→ Request
Pull out the lines below verbatim, every one of them, leaving out the pictures.

→ Dataset excerpts

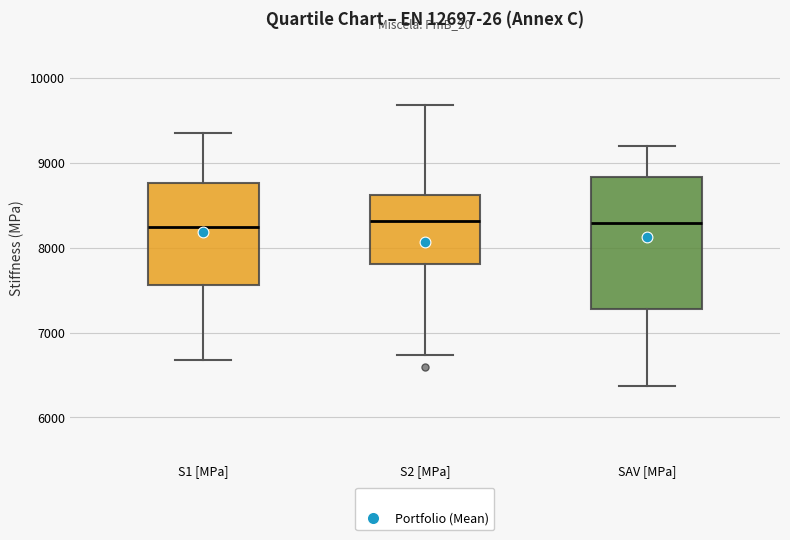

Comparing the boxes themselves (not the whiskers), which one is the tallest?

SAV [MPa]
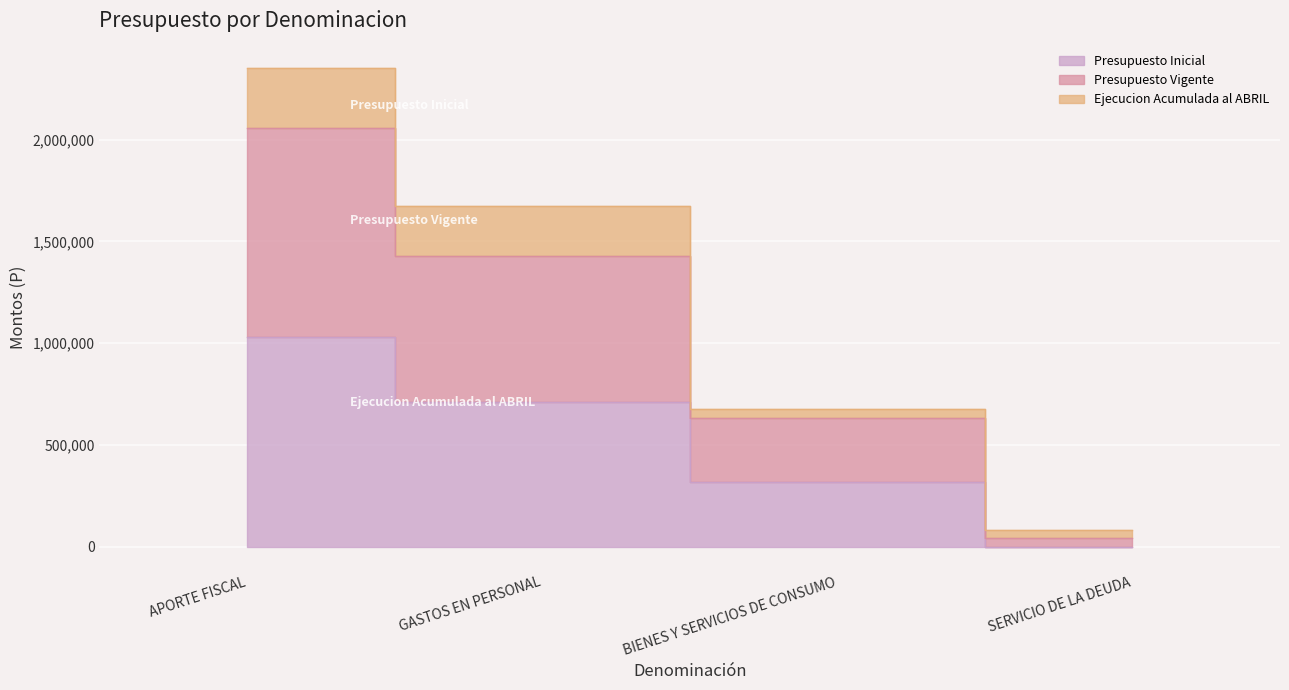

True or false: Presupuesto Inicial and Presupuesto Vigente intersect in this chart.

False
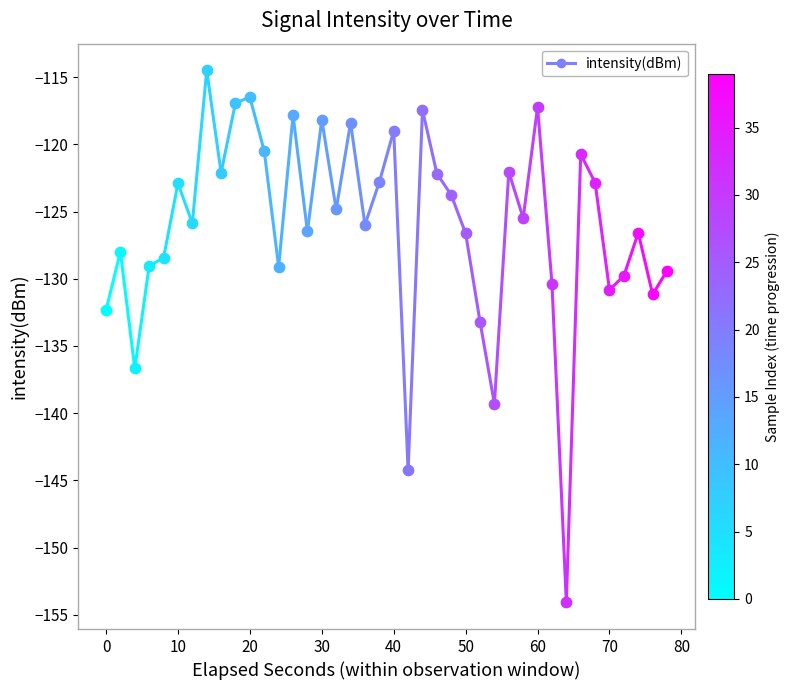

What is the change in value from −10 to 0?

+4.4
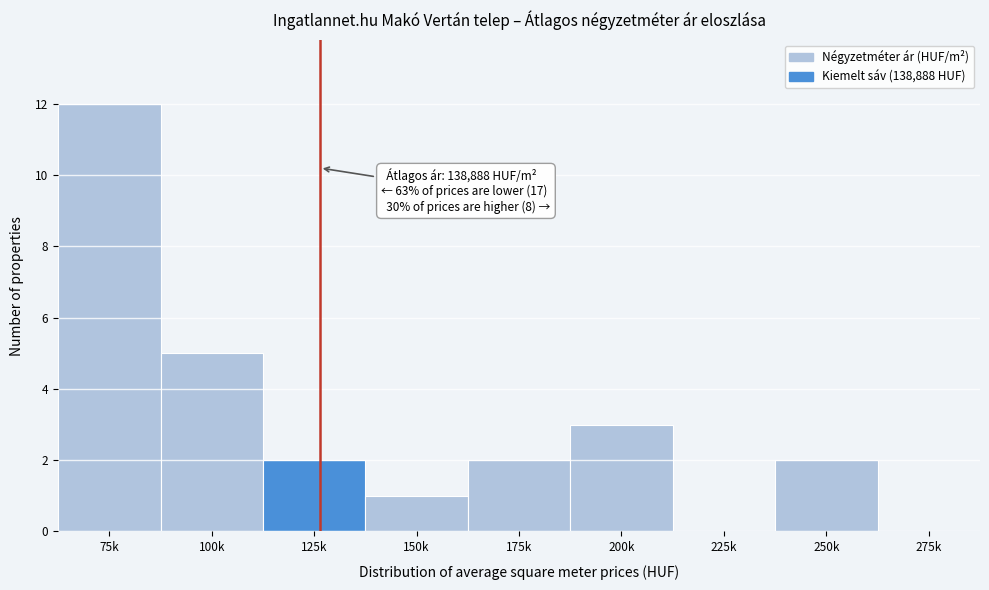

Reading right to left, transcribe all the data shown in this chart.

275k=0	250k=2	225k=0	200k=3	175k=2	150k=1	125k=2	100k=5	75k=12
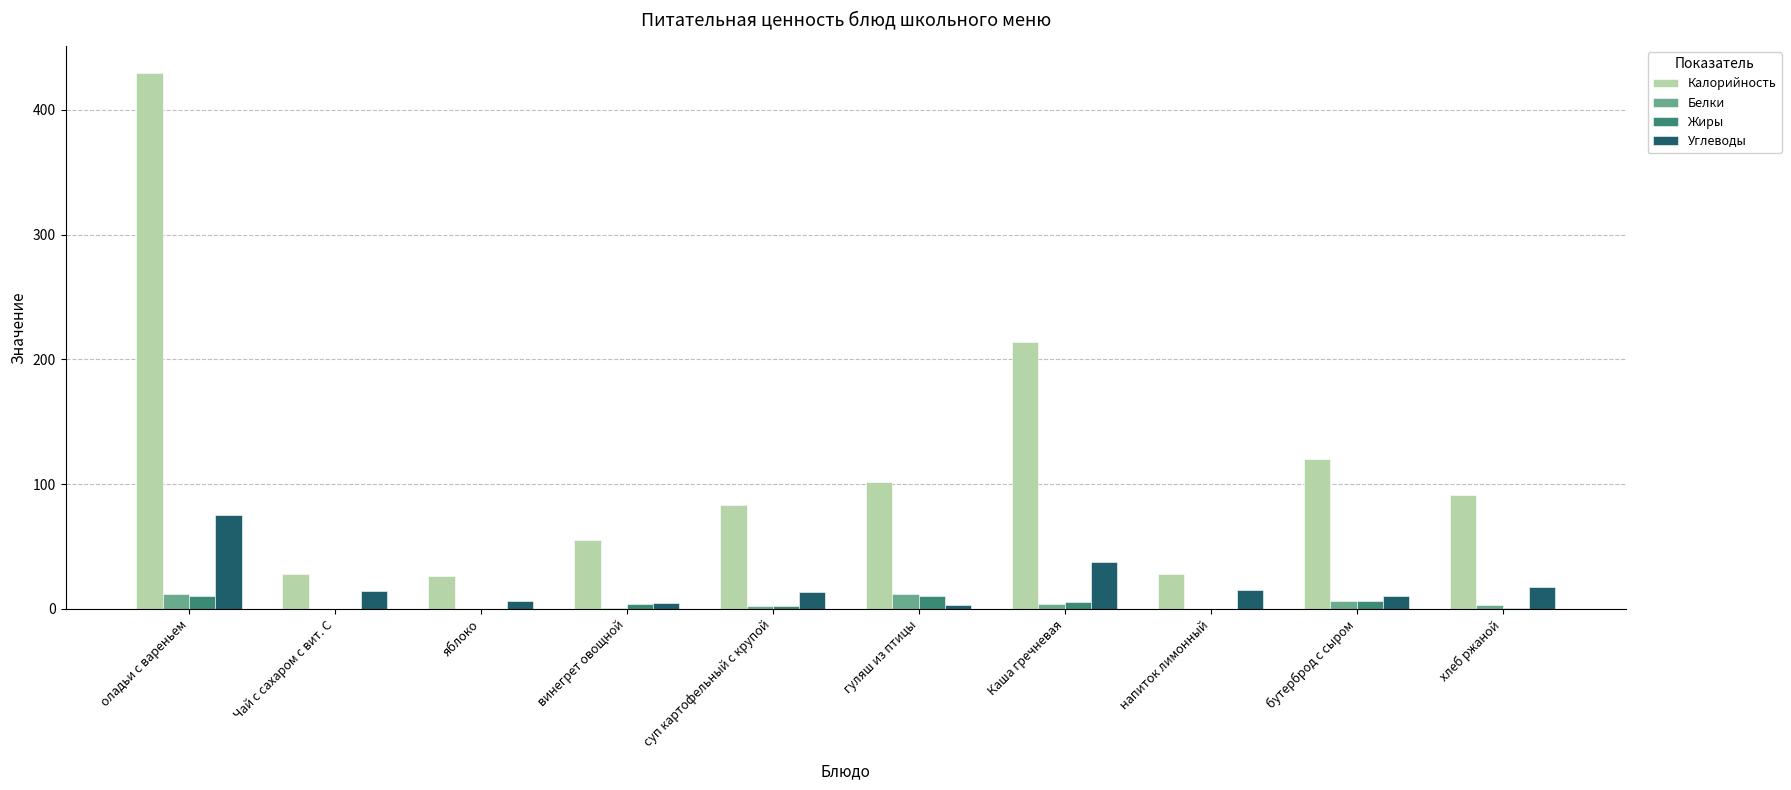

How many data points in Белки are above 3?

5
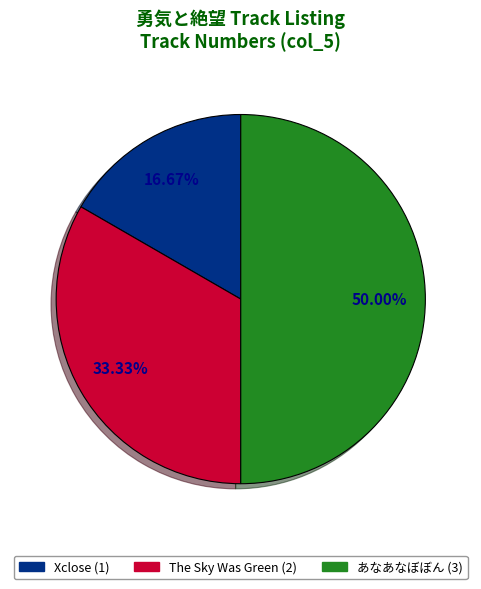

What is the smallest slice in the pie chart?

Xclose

→ Exercise answer
Comparing the boxes themselves (not the whiskers), which one is the tallest?

SAV [MPa]

True or false: Presupuesto Inicial and Presupuesto Vigente intersect in this chart.

False

What is the change in value from −10 to 0?

+4.4

Reading right to left, transcribe all the data shown in this chart.

275k=0	250k=2	225k=0	200k=3	175k=2	150k=1	125k=2	100k=5	75k=12

How many data points in Белки are above 3?

5

What is the smallest slice in the pie chart?

Xclose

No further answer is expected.